The value of (18)F-FDG PET/CT in the prediction of clinical outcomes of patients with acute leukemia treated with allogeneic hematopoietic stem cell transplantation
Oncology letters. 2020;20(5):175
The present study aimed to determine whether (18)F-FDG PET/CT performed before and/or after allogeneic hematopoietic stem cell transplantation (allo-HSCT) can predict clinical outcomes in acute leukemia (AL). A total of 79 examinations comprising 72 patients with AL who underwent (18)F-FDG PET/CT before and/or after allo-HSCT were retrospectively enrolled between January 2011 and January 2019. Outcomes were assessed using overall survival (OS) and disease-free survival (DFS). A total of 63 examinations were PET-positive, while 16 examinations were PET-negative.

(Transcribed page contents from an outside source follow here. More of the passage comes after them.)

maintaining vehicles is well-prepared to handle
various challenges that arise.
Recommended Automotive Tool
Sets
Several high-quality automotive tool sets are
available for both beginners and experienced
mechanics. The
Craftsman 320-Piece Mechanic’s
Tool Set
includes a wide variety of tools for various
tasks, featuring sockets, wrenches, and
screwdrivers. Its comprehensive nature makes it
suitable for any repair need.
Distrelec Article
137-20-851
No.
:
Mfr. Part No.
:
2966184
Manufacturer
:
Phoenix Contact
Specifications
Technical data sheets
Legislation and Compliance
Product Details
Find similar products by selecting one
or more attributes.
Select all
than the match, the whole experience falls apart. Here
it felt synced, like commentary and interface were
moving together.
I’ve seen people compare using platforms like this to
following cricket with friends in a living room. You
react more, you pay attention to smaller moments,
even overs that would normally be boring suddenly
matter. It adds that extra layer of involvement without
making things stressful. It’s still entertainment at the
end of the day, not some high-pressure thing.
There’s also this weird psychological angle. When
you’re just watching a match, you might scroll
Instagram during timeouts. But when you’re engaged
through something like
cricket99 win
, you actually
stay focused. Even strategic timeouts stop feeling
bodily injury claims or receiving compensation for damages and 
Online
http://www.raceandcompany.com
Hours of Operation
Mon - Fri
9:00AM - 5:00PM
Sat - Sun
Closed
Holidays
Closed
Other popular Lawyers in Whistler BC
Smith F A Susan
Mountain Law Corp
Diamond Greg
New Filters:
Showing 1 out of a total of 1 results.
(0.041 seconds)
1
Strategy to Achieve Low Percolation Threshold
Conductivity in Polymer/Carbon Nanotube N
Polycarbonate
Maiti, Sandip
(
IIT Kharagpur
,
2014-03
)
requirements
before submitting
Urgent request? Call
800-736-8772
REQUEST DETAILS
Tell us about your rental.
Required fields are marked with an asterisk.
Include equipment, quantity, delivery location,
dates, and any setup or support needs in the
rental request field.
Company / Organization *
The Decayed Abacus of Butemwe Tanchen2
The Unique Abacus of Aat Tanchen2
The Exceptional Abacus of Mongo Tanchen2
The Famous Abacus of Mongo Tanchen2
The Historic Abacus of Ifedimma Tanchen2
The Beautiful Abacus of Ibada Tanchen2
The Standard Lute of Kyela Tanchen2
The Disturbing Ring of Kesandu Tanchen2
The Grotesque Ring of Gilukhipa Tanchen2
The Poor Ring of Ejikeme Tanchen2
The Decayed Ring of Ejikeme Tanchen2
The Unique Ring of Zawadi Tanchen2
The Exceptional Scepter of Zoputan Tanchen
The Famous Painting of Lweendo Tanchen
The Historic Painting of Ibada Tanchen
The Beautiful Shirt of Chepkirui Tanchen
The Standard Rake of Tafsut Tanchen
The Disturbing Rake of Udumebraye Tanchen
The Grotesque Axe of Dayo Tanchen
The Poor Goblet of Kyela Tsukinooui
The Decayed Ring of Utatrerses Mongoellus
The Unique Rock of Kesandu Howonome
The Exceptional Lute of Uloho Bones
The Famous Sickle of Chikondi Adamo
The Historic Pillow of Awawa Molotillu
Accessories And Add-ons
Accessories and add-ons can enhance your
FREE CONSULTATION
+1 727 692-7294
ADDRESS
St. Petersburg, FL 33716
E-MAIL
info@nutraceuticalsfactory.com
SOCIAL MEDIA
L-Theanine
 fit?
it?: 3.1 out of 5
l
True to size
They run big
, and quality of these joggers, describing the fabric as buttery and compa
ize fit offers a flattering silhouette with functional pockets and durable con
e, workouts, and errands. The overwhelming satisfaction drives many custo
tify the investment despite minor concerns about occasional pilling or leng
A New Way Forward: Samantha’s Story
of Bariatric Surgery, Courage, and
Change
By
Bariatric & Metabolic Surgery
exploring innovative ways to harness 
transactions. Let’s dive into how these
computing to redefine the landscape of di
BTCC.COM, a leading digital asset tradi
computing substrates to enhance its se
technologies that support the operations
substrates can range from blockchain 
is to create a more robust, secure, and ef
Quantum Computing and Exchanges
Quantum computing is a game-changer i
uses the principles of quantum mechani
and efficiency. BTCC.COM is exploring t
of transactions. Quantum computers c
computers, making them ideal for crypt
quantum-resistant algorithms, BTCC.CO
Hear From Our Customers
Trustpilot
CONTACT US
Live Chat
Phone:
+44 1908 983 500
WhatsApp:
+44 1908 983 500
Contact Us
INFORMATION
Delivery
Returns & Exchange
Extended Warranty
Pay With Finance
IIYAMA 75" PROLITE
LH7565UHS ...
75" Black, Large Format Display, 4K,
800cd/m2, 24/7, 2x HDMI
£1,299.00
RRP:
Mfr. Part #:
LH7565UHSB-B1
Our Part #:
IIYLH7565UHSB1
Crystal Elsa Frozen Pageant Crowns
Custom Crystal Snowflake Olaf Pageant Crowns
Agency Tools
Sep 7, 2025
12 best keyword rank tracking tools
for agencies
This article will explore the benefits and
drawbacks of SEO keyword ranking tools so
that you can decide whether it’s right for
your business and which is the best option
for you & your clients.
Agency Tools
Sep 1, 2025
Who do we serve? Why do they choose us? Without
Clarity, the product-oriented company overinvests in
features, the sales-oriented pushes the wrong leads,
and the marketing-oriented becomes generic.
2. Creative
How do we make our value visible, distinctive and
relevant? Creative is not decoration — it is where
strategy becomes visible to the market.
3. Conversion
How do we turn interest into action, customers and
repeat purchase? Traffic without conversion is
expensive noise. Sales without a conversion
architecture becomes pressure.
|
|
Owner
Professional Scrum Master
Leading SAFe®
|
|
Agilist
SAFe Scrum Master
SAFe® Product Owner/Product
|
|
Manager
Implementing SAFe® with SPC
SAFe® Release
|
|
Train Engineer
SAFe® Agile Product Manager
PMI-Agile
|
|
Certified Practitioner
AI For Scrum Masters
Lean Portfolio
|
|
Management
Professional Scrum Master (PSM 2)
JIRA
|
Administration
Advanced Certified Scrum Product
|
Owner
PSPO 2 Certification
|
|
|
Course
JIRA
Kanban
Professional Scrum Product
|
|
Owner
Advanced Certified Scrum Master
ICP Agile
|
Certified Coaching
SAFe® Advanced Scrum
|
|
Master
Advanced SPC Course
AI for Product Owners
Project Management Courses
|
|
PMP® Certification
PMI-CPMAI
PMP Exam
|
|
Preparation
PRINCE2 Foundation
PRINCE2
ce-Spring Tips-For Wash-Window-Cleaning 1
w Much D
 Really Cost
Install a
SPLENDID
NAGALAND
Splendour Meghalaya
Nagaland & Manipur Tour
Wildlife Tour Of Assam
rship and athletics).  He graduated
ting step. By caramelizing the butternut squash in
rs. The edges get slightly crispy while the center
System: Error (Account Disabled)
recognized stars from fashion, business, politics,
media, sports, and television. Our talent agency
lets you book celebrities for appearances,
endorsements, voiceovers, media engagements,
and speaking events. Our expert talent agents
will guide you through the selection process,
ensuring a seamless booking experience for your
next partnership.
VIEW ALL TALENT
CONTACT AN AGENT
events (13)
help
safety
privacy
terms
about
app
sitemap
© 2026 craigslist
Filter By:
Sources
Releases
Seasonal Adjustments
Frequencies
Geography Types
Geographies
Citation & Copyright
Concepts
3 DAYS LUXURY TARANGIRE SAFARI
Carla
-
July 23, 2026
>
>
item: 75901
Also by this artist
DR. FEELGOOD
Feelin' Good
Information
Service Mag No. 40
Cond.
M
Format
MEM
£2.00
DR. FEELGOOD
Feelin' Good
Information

Increased BM and splenic (18)F-FDG uptake were observed in 24 (19/79) and 14% (11/79) of examinations, respectively. (18)F-FDG-avid lymph nodes were observed in 38% (30/79) of examinations. E(N)E(M)E(S) involvement was detected in 44% (35/79) of examinations. The presence of E(N)E(M)E(S) involvement [OS hazard ratio (HR), 6.399; 95% confidence interval (CI), 1.843-22.224; P=0.003; post-HSCT OS HR, 7.203; 95% CI, 1.510-34.369; P=0.013; DFS HR, 3.671; 95% CI, 1.145-11.768; P=0.029], post-transplantation minimal residual disease (DFS HR, 4.381; 95% CI, 1.594-12.040; P=0.004; pre-HSCT OS HR, 11.455; 95% CI, 1.336-98.179; P=0.026) and disease status (OS HR, 0.330; 95% CI, 0.128-0.848; P=0.021; post-HSCT OS HR, 0.195; 95% CI, 0.050-0.762; P=0.019; DFS: HR, 0.278; 95% CI, 0.091-0.851; P=0.025) could serve as an adverse prognostic factor in patients with AL treated with allo-HSCT. (18)F-FDG PET/CT before and/or after allo-HSCT was a predictor for OS and DFS in patients with AL. E(N)E(M)E(S) involvement detected using (18)F-FDG PET/CT may help identify patients with AL who are likely to have unfavorable clinical outcomes.